• **Task details**:
Present the rows below as a Markdown table with two columns, n for the line number and Line for the text of each line, and skip any blank lines. Leave the pictures out of the table.

• **Source records**:
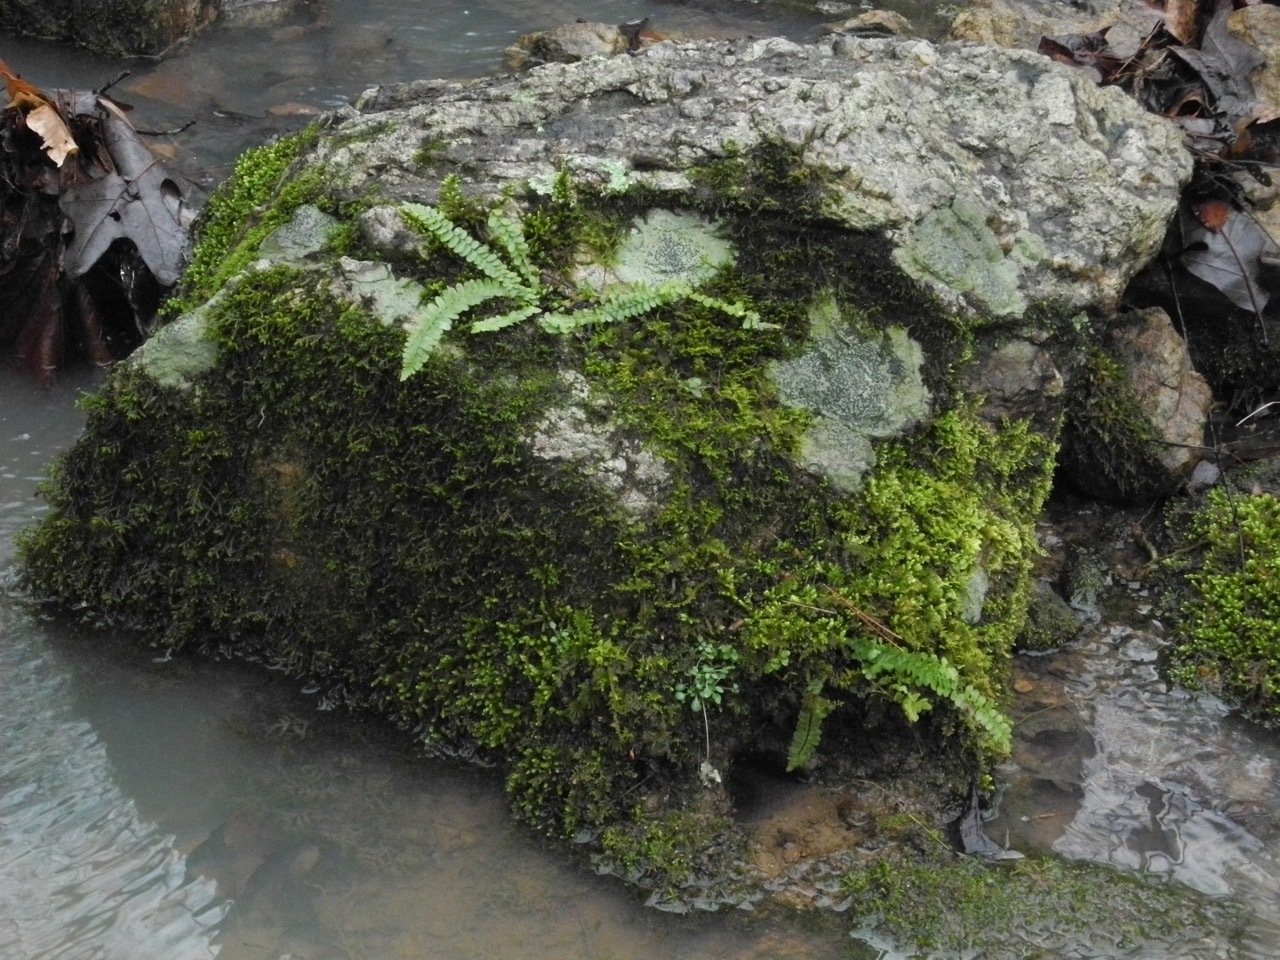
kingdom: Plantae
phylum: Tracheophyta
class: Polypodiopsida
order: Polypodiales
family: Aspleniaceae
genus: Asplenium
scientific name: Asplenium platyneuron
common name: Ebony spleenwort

• **Result of the task**:
| n | Line |
|---|---|
| 1 | kingdom: Plantae |
| 2 | phylum: Tracheophyta |
| 3 | class: Polypodiopsida |
| 4 | order: Polypodiales |
| 5 | family: Aspleniaceae |
| 6 | genus: Asplenium |
| 7 | scientific name: Asplenium platyneuron |
| 8 | common name: Ebony spleenwort |